Hope that helps! Jess

Nikki Seewagen's picture

This is a great breakdown! I am just curious about how on question 2 the answer is 4.53 ml. Would someone be able to elaborate a little bit? I keep on getting super close to that answer but not quite right. Should you start by converting the problem into 1ml = 1 mg/kg/day or should you go straight to 1.5 mg/kg/day. Medical math is no joke so thank you so much for these problems!

Brooke Poll's picture

Hi! This is what my math looked like!

5.5 kg x 1.5 mg/kg/day = 8.25 mg/day

8.25 mg/day / 24 hrs/day= 0.34 mg/hr

1000 mL/L / 15 mL/hr= 66.6 hr/L

66.6 hr/L x 0.34 mg/hr= 22.6 mg/L

22.6 mg/L / 5 mg/mL= 4.52 mL/L (It's 0.01mL off because of not rounding)

Hope that helped!

Jessica Waters-Miller's picture

Yes! What Brooke said is perfect!
Nikki, I hope that helped and I am sorry I did not get to answer sooner.

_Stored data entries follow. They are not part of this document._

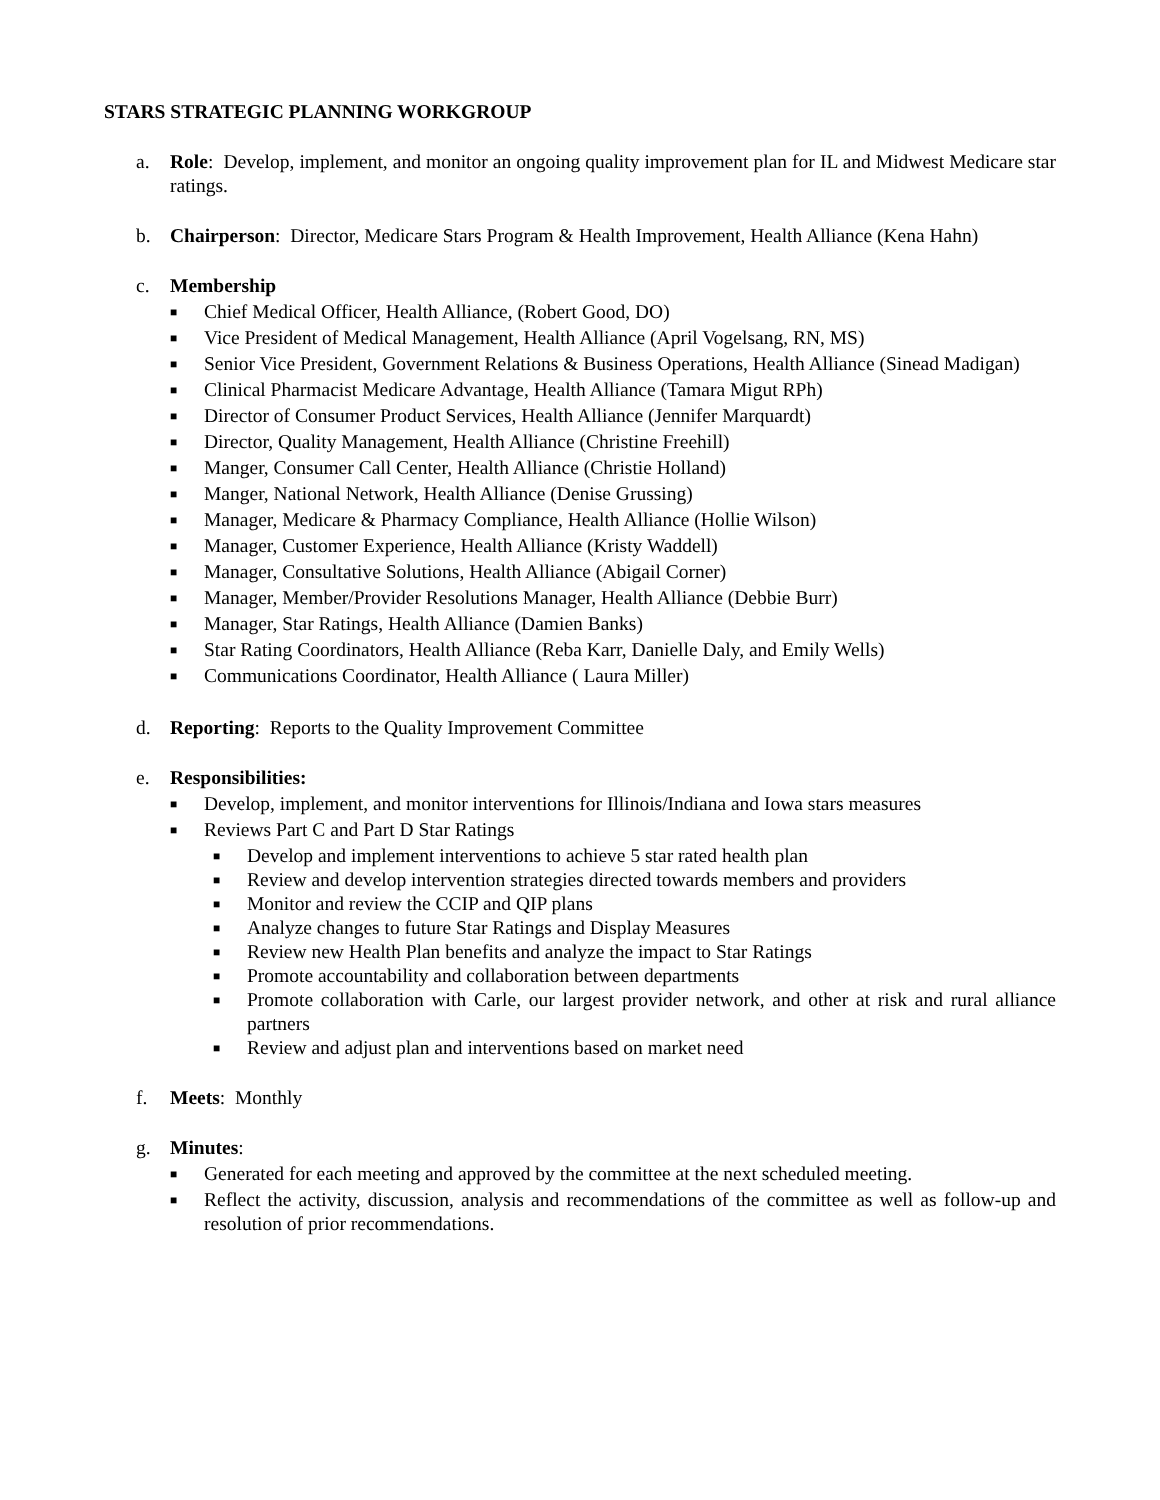STARS STRATEGIC PLANNING WORKGROUP
a. Role: Develop, implement, and monitor an ongoing quality improvement plan for IL and Midwest Medicare star ratings.
b. Chairperson: Director, Medicare Stars Program & Health Improvement, Health Alliance (Kena Hahn)
c. Membership
■ Chief Medical Officer, Health Alliance, (Robert Good, DO)
■ Vice President of Medical Management, Health Alliance (April Vogelsang, RN, MS)
■ Senior Vice President, Government Relations & Business Operations, Health Alliance (Sinead Madigan)
■ Clinical Pharmacist Medicare Advantage, Health Alliance (Tamara Migut RPh)
■ Director of Consumer Product Services, Health Alliance (Jennifer Marquardt)
■ Director, Quality Management, Health Alliance (Christine Freehill)
■ Manger, Consumer Call Center, Health Alliance (Christie Holland)
■ Manger, National Network, Health Alliance (Denise Grussing)
■ Manager, Medicare & Pharmacy Compliance, Health Alliance (Hollie Wilson)
■ Manager, Customer Experience, Health Alliance (Kristy Waddell)
■ Manager, Consultative Solutions, Health Alliance (Abigail Corner)
■ Manager, Member/Provider Resolutions Manager, Health Alliance (Debbie Burr)
■ Manager, Star Ratings, Health Alliance (Damien Banks)
■ Star Rating Coordinators, Health Alliance (Reba Karr, Danielle Daly, and Emily Wells)
■ Communications Coordinator, Health Alliance ( Laura Miller)
d. Reporting: Reports to the Quality Improvement Committee
e. Responsibilities:
■ Develop, implement, and monitor interventions for Illinois/Indiana and Iowa stars measures
■ Reviews Part C and Part D Star Ratings
■ Develop and implement interventions to achieve 5 star rated health plan
■ Review and develop intervention strategies directed towards members and providers
■ Monitor and review the CCIP and QIP plans
■ Analyze changes to future Star Ratings and Display Measures
■ Review new Health Plan benefits and analyze the impact to Star Ratings
■ Promote accountability and collaboration between departments
■ Promote collaboration with Carle, our largest provider network, and other at risk and rural alliance partners
■ Review and adjust plan and interventions based on market need
f. Meets: Monthly
g. Minutes:
■ Generated for each meeting and approved by the committee at the next scheduled meeting.
■ Reflect the activity, discussion, analysis and recommendations of the committee as well as follow-up and resolution of prior recommendations.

Jennifer  Witzel's picture

I watched a video on CRI calculations, and the RVT calculated he should add 100 mL of fentanyl to the IV fluids for the patient. Fentanyl is expensive and since it's unlikely the patient will need 100 hours of fentanyl, what are some strategies to decrease the amount of fentanyl used and still create the CRI?